EXERCISE DATA Start Marker
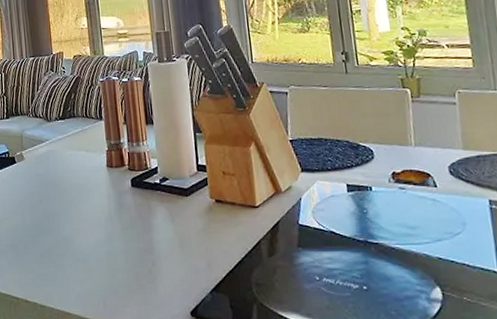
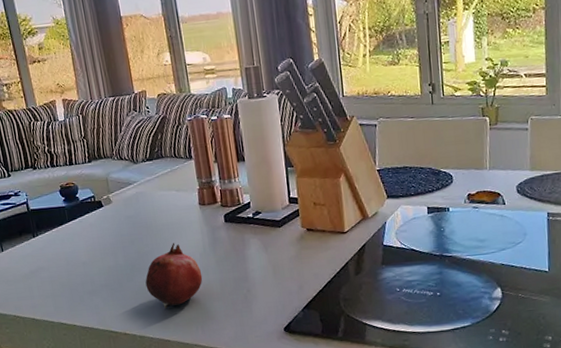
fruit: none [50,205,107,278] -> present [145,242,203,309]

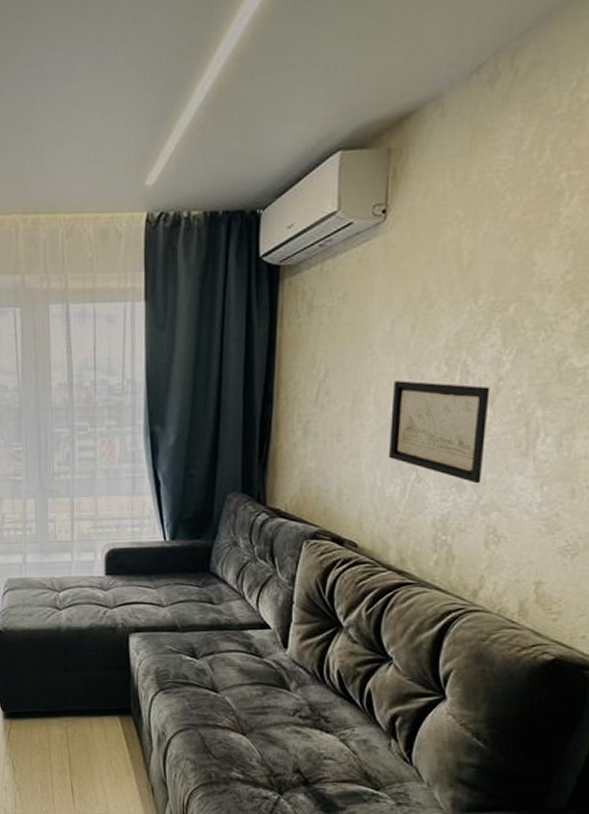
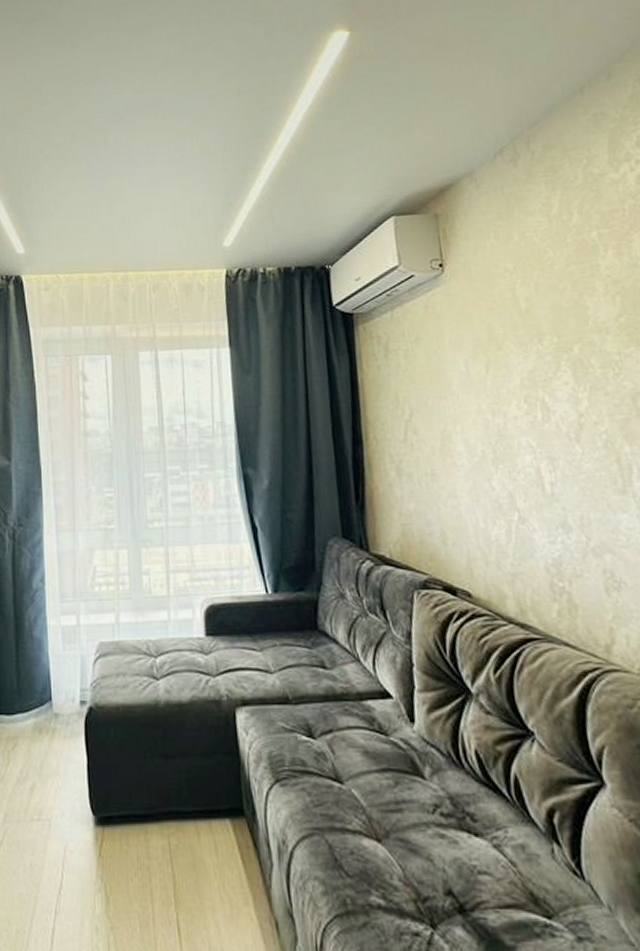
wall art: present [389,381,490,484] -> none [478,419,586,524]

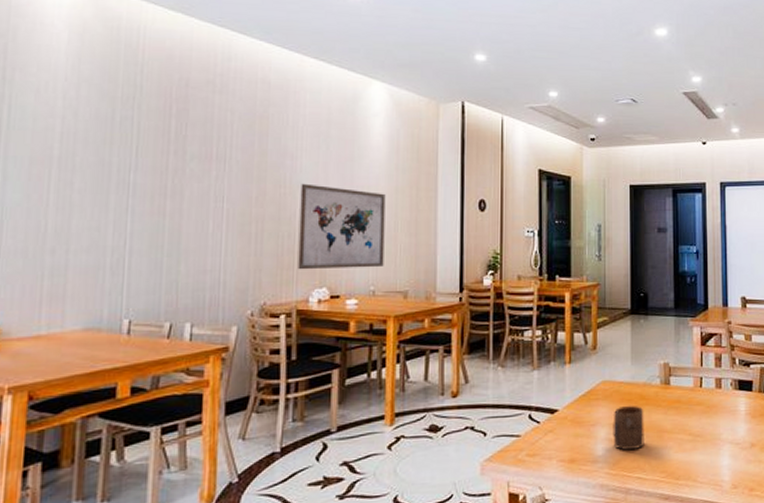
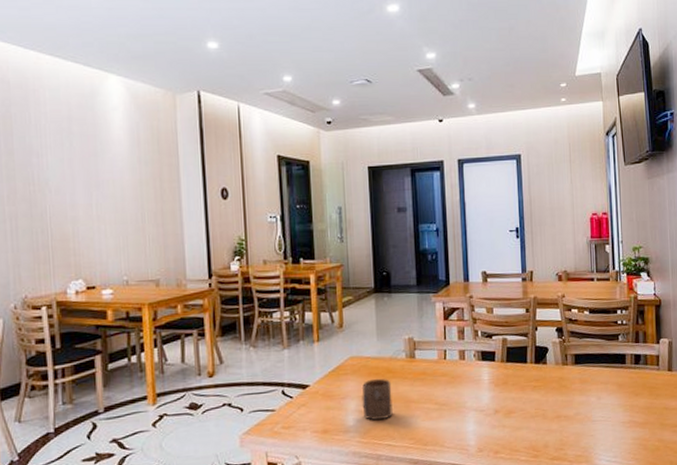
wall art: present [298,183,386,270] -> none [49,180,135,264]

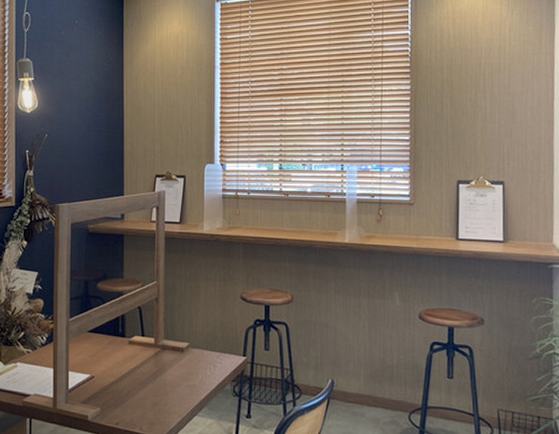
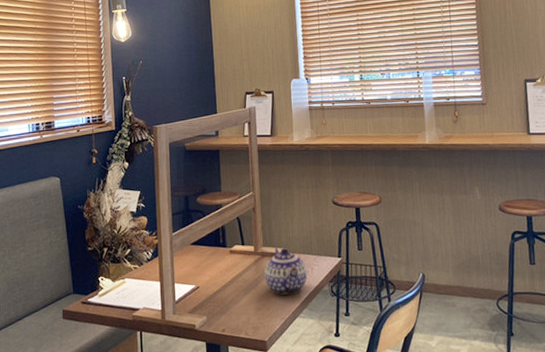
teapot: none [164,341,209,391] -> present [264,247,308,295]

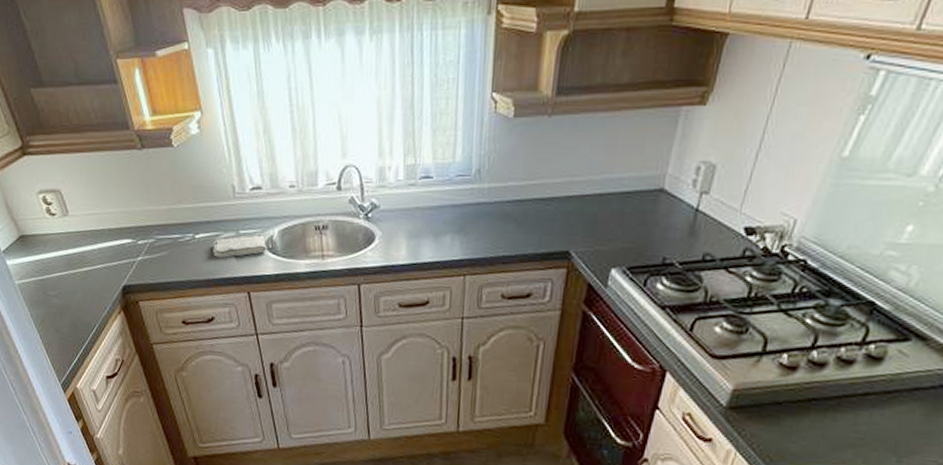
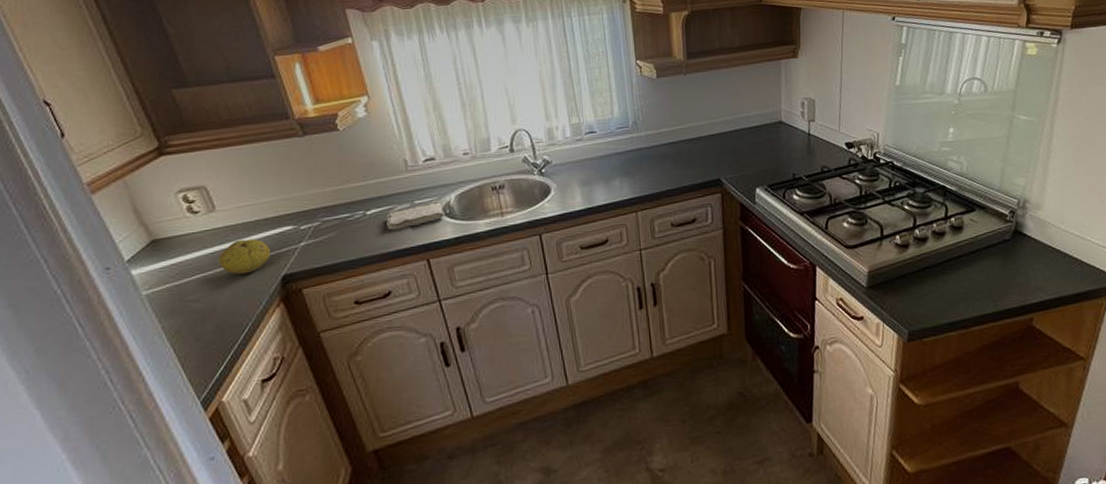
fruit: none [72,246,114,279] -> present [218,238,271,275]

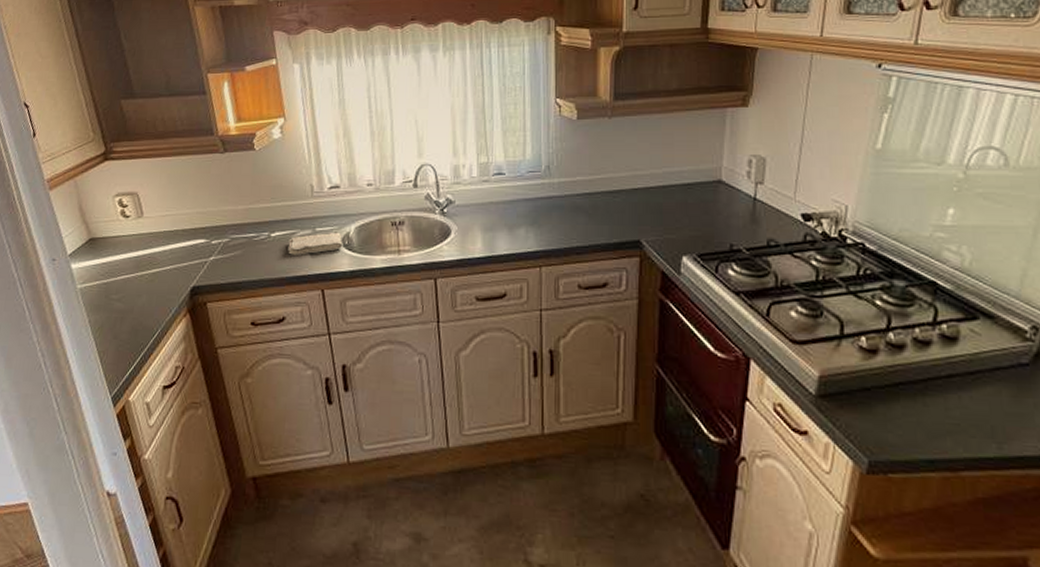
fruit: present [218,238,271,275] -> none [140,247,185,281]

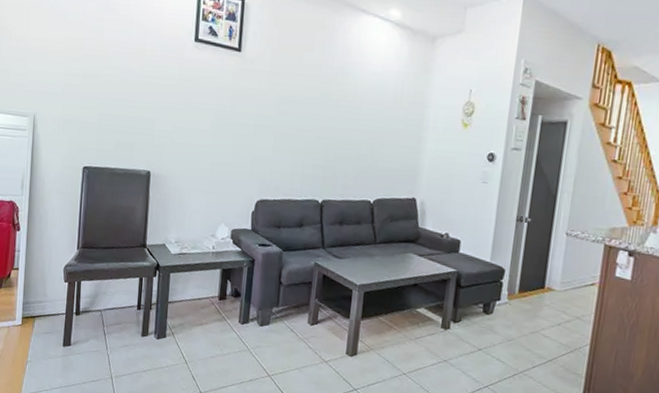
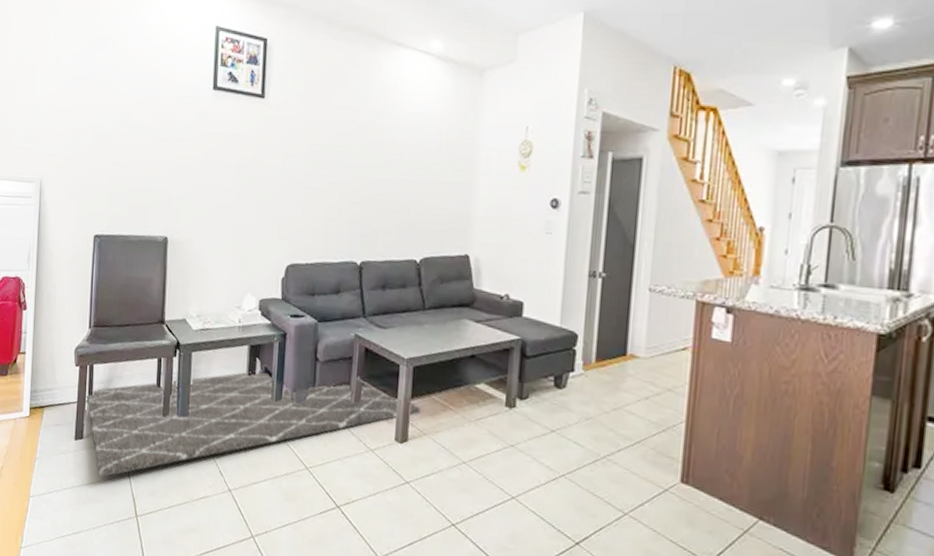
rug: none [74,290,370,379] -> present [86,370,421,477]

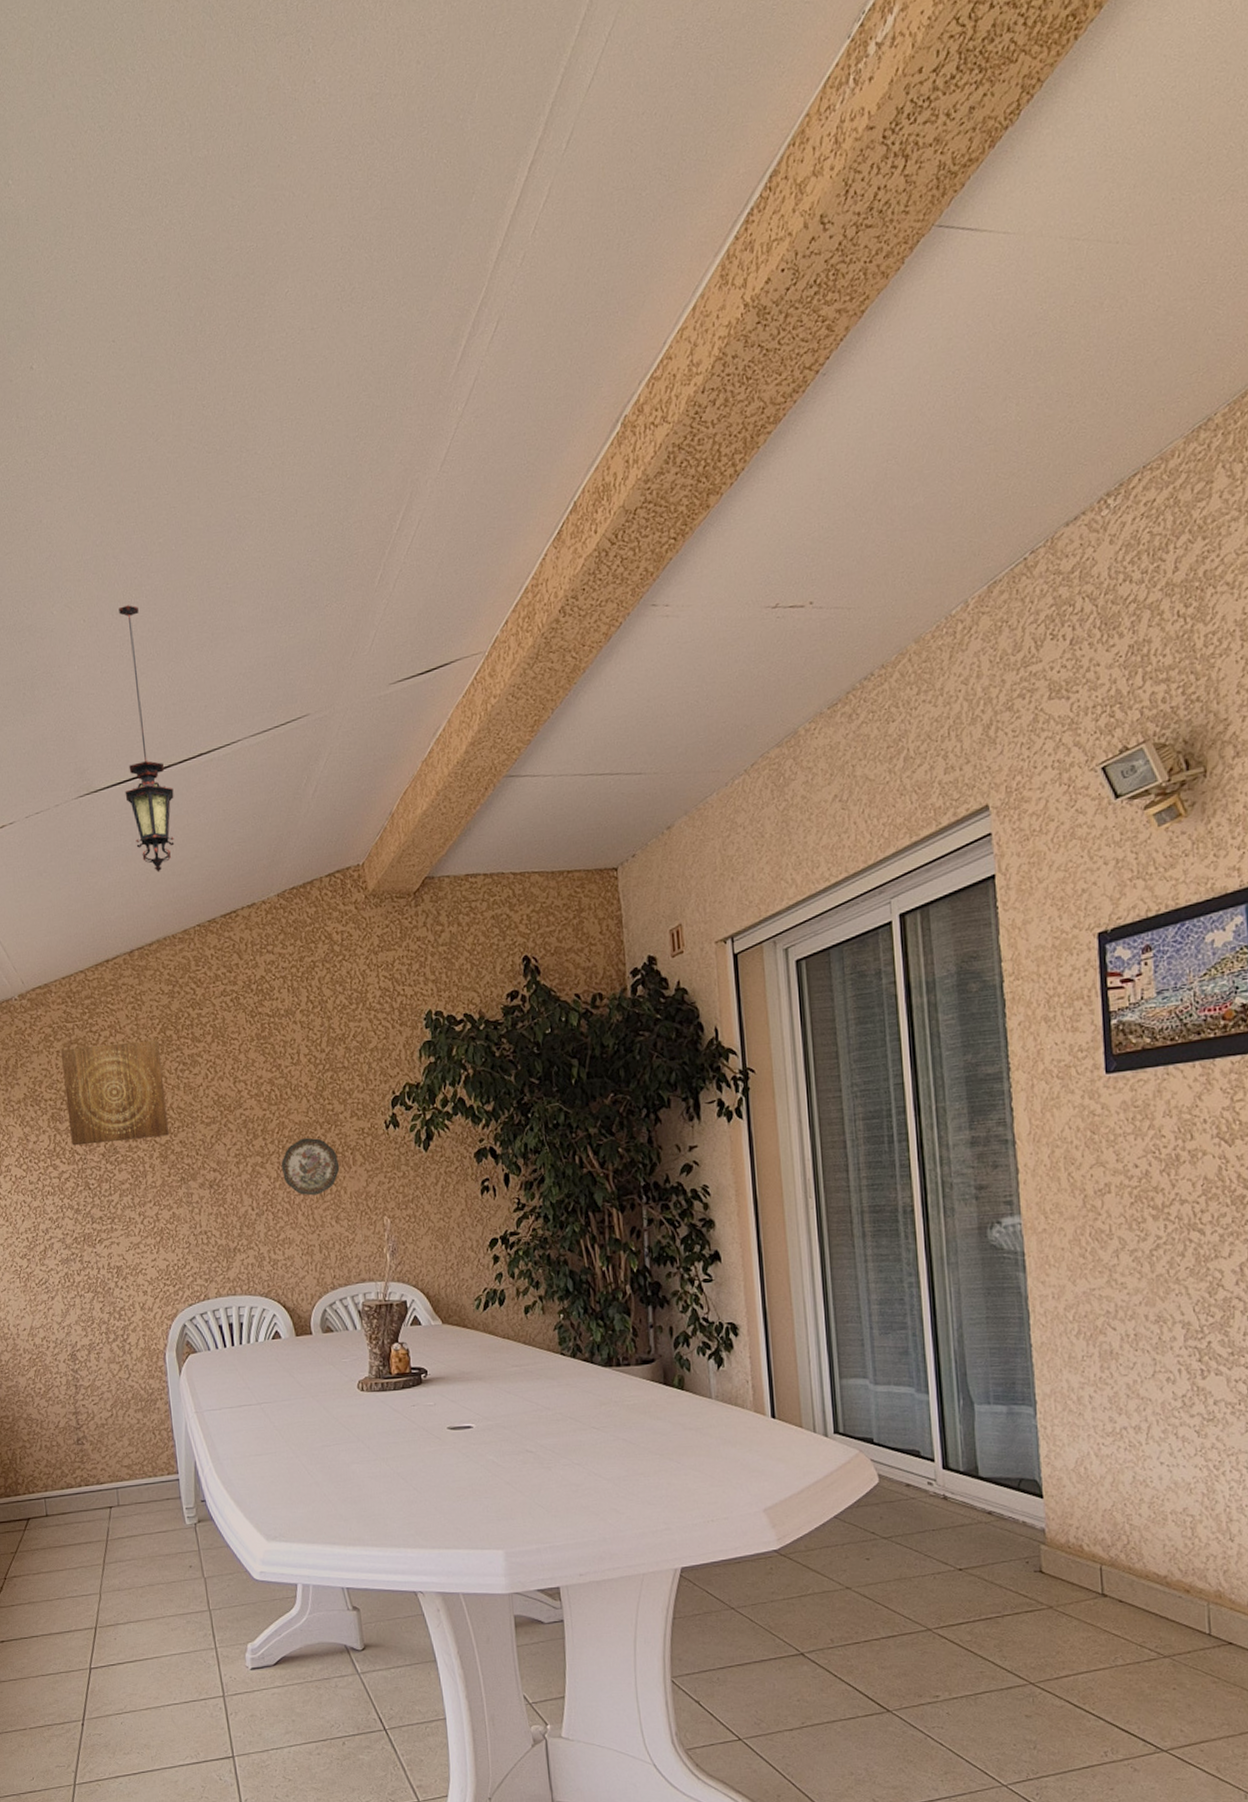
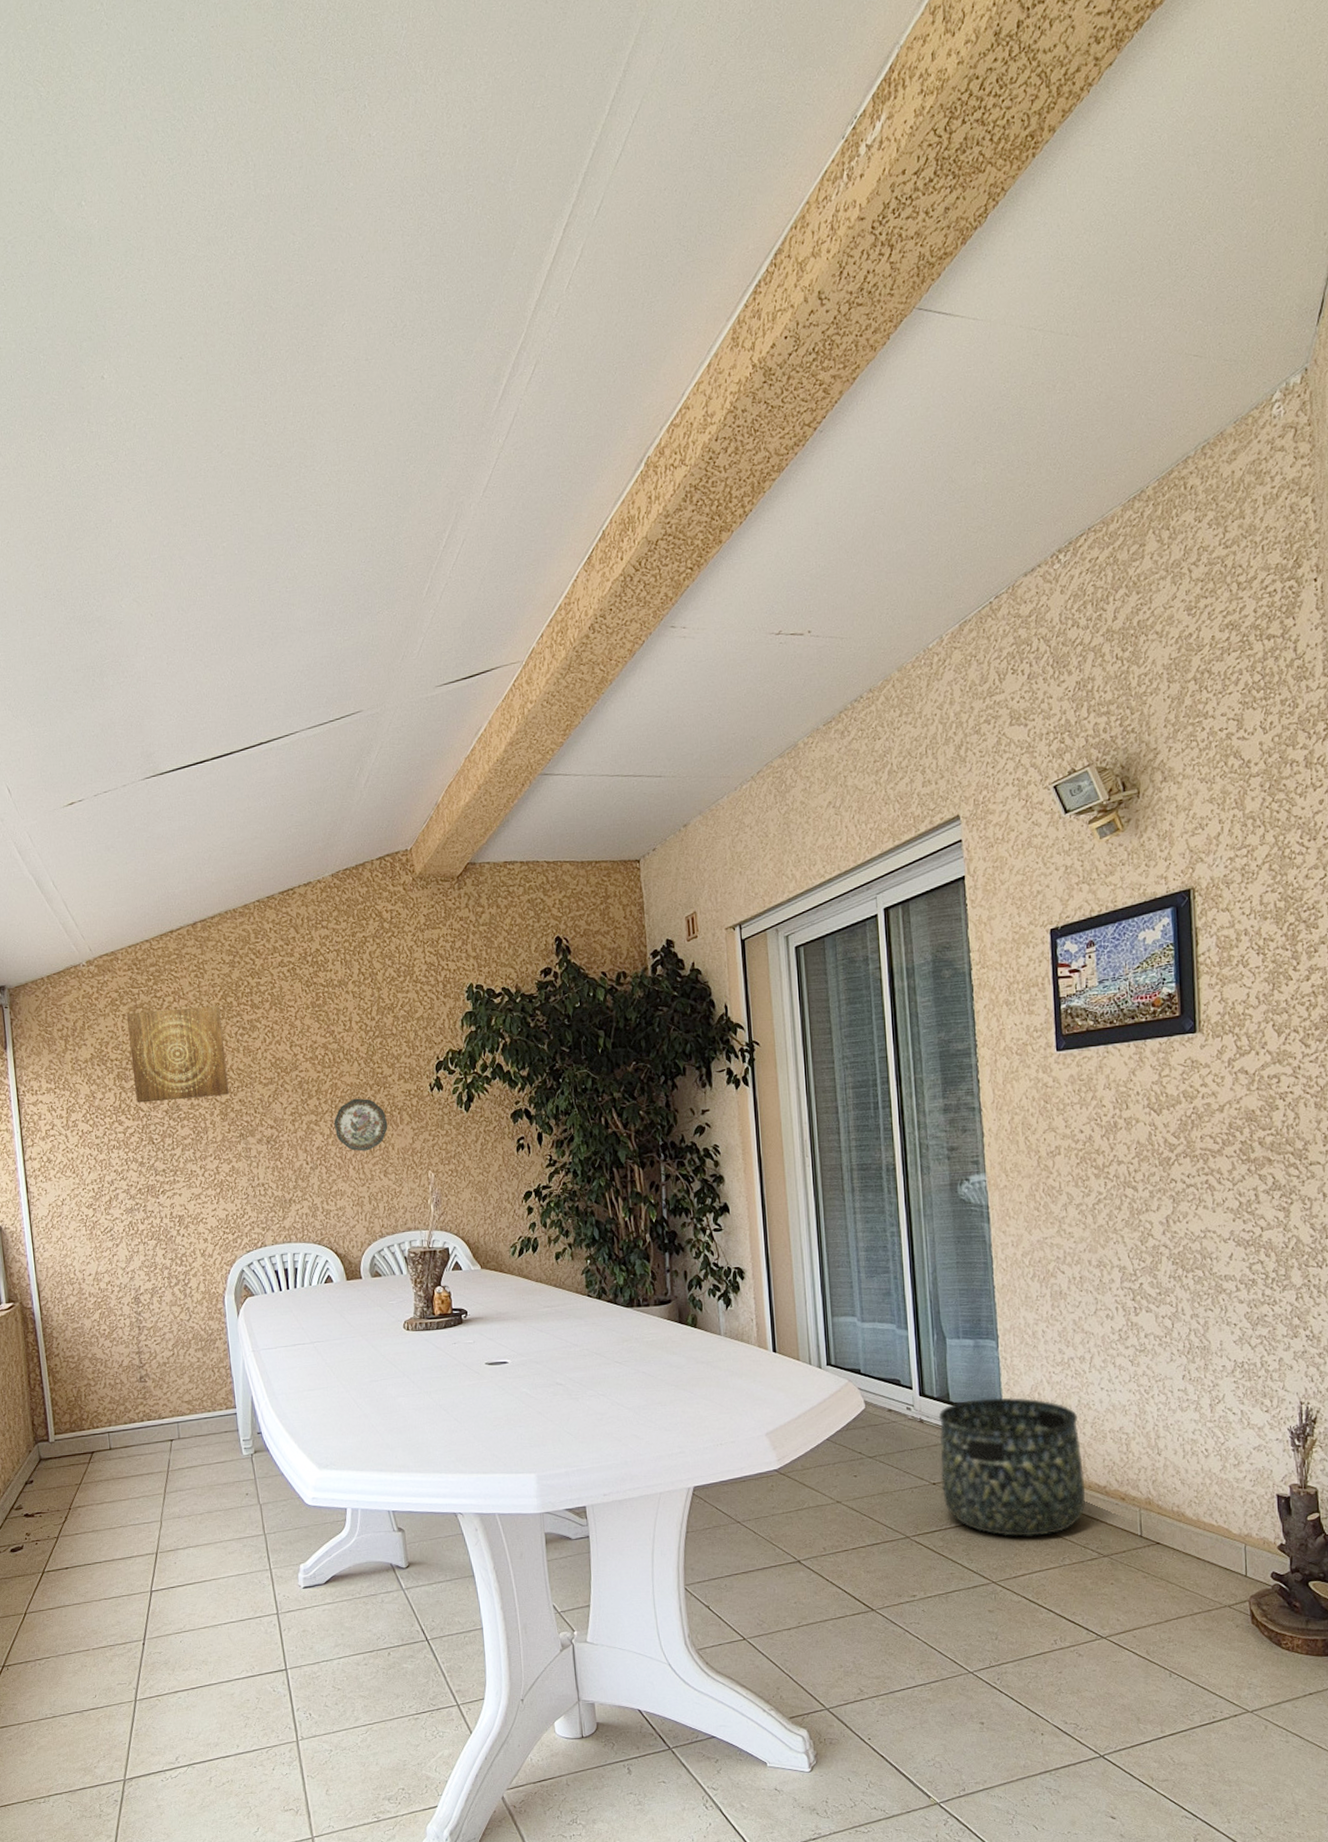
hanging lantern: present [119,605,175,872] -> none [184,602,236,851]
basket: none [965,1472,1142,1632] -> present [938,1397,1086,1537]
EXERCISE DATA End Marker
ASSIGNMENT – For the word "wall", say how many lines of the data include it, with nothing else in the reply.

RESULT BELOW – 2